There are so many others... Maybe you should do a contest of some sort?


----------



## Southern by choice (Jul 26, 2016)

Your best bet is to have a pregnancy test done. It is inexpensive and then you know for sure.
Because you really don't have an idea of when it is hard to say.
The Nigie doesn't look like it to me but I don't know what she has looked like in the past.
Our Nigies are kinda fat... well not kinda- they are.


----------



## Tanya (Jul 26, 2016)

Southern by choice said:


> Your best bet is to have a pregnancy test done. It is inexpensive and then you know for sure.
> Because you really don't have an idea of when it is hard to say.
> The Nigie doesn't look like it to me but I don't know what she has looked like in the past.
> Our Nigies are kinda fat... well not kinda- they are.

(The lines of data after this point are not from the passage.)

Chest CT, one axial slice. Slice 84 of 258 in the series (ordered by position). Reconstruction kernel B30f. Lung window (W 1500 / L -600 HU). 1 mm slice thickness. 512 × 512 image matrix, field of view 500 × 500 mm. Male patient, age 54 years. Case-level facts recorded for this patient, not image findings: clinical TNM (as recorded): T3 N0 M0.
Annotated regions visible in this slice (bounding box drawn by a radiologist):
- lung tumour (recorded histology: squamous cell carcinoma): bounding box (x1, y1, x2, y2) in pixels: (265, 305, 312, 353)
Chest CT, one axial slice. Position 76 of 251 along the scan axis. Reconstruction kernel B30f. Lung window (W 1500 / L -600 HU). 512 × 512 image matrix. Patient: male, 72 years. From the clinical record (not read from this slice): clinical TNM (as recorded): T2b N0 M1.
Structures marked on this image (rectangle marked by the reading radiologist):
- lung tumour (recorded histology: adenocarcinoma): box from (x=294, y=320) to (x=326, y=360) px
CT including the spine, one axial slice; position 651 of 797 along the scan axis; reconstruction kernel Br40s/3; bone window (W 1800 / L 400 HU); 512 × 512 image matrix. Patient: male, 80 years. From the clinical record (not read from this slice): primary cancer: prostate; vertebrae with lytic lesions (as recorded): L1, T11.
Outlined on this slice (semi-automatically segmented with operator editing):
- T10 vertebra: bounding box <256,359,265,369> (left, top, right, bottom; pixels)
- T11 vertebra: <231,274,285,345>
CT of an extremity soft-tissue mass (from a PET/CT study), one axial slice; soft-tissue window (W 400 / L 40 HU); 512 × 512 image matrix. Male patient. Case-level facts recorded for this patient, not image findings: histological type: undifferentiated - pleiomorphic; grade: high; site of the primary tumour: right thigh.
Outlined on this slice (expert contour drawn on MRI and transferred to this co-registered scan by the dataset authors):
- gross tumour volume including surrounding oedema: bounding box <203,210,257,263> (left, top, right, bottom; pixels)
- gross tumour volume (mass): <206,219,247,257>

The Nigerian has always been super slim..she was way too skinny when I got her last year and ive been working on bulking her up but as of may she was still thin. Ill try and get pics of them from the first of may posted


----------



## Tanya (Jul 26, 2016)

These are them in june.. and a pic of the buck beside the mini for size reference.


----------



## Southern by choice (Jul 26, 2016)

i think your mini is bred


----------



## OneFineAcre (Jul 26, 2016)

No way I can tell
But that buck is big enough to have bred either
So if he was with them for that amount of time he likely bred them


----------



## Tanya (Jul 26, 2016)

Did some side by sides....


----------



## Mini Horses (Jul 27, 2016)

Both_ appear_ that they are carrying.   Look, it's rare that a buck didn't breed if she cycled.   It's such a short time, you may not have seen either the symptoms of heat OR the breeding.  A buck is a buck!!


----------



## OneFineAcre (Jul 27, 2016)

Your buck looks more Nigerian Dwarf than Pygmy to me.
@frustratedearthmother what do you think?


----------



## babsbag (Jul 27, 2016)

Since your buck was so young I would suspect that it took him  a few months to figure it all out. Yes, they can breed a 8 weeks, but doesn't mean that they have the finesse to do so. If they were bred in June they wouldn't be showing yet so it is still really hard to say. On the mini I would start watching her udder since she has never freshened it should be fairly easy to see if it develops.  I would do a pregnancy test to find out for sure. I use Bio-tracking for mine.  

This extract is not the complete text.